Dengan sikap hormat yang dibuat-buat, Danuredjo menyerahkan surat itu kepada Pangeran Mangkubumi. Salah seorang paman dari Diponegoro itu merebut surat dari Danuredjo tanpa mengucap sepatah kata pun. Surat itu langsung dimasukkan kedalam saku bajunya. Danuredjo sendiri kembali duduk di samping Smissaert seperti anak ayam berlindung di balik ketiak induknya.


            “Saya berangkat,” ujar Mangkubumi seraya langsung balik badan dan keluar ruangan begitu saja. Tanpa menghormat atau pun memberi salam.


            Keluar dari kamar kepatihan, Mangkubumi memacu kudanya kembali ke arah Tegalredjo. Jarak antara Kraton Ngayogyakarta Hadiningrat dengan Desa Tegalredjo tidak begitu jauh. Jalannya pun sudah lebar, walau jika di musim hujan sangat menyulitkan karena licin dan tanahnya banyak lubang. Namun bulan Juli adalah bulan musim panas.
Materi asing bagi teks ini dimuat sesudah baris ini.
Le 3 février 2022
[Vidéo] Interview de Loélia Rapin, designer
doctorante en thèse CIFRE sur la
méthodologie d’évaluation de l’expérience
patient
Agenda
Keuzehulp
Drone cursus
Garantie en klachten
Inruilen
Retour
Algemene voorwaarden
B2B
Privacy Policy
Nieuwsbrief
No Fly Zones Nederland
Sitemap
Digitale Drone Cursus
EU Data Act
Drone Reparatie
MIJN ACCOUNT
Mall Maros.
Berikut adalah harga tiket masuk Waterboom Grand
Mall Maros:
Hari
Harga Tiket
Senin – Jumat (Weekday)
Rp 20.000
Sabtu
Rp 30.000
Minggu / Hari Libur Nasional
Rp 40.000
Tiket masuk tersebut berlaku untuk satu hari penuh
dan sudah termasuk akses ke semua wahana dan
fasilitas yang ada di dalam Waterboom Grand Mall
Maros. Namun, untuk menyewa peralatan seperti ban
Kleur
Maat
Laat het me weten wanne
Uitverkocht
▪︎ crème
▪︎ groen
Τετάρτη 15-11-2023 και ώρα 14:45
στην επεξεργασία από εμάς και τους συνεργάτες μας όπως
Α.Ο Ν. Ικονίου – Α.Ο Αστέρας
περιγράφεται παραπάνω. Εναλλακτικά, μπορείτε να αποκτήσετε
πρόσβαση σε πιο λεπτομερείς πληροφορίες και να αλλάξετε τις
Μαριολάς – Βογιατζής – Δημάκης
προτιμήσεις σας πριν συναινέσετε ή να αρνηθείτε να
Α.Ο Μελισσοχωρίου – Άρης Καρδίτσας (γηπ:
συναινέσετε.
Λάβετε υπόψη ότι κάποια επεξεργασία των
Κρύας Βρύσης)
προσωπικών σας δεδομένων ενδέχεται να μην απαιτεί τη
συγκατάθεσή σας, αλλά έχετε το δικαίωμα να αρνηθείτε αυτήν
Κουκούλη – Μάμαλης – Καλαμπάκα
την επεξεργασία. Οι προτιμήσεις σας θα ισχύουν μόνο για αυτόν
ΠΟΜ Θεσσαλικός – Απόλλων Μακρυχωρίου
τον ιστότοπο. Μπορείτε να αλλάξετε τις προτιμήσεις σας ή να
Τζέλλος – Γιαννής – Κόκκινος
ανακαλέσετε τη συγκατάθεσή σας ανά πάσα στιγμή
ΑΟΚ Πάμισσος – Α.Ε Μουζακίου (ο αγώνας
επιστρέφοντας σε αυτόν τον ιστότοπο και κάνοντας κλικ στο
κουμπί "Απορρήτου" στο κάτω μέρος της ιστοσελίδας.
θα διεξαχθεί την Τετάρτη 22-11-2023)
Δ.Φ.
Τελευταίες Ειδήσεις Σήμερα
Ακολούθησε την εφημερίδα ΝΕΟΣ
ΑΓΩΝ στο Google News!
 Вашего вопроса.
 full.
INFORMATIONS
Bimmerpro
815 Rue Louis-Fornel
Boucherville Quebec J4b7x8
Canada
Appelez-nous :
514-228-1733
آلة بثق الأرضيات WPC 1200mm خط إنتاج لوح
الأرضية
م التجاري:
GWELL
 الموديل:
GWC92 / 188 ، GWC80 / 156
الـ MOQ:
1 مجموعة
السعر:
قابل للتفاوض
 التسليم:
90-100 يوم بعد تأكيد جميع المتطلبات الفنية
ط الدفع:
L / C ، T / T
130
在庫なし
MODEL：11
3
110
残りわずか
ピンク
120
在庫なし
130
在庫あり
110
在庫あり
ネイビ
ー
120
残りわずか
Jadi Mangkubumi bisa memacu kudanya dengan lebih cepat.


            Dari kraton menuju Tegalredjo terdapat tiga buah pos penjagaan di mana orang yang lewat harus membayar bea jalan atau pajak jalan. Namun Mangkubumi terus saja menggebrak kudanya dengan melompati portal penghalang yang ada  sehingga dia sama sekali tidak membayar pajak. Petugas jaga yang ada di pos jalan juga sudah memakluminya. Tapi jangan coba-coba jika rakyat biasa yang lewat, mereka wajib membayar bea jalan. Tidak ada cara lain. Peraturan biasanya memang hanya berlaku untuk kawulo alit, namun tidak untuk para penggede... 



Bab 12
  
IKATAN TALI KEKANG KUDA YANG dikendarai Pangeran Mangkubumi agak mengendur. Paman Diponegoro itu melambatkan kecepatan kudanya dan berhenti terlebih dahulu di bawah batang kekar Delonix Regia[1] yang berdaun lebat dengan bunga-bunga merah yang bermekaran di sana-sini. Tak sampai semenit dia sudah mengencangkan ikatan itu. Dengan sekali gebrak, kudanya pun kembali melesat.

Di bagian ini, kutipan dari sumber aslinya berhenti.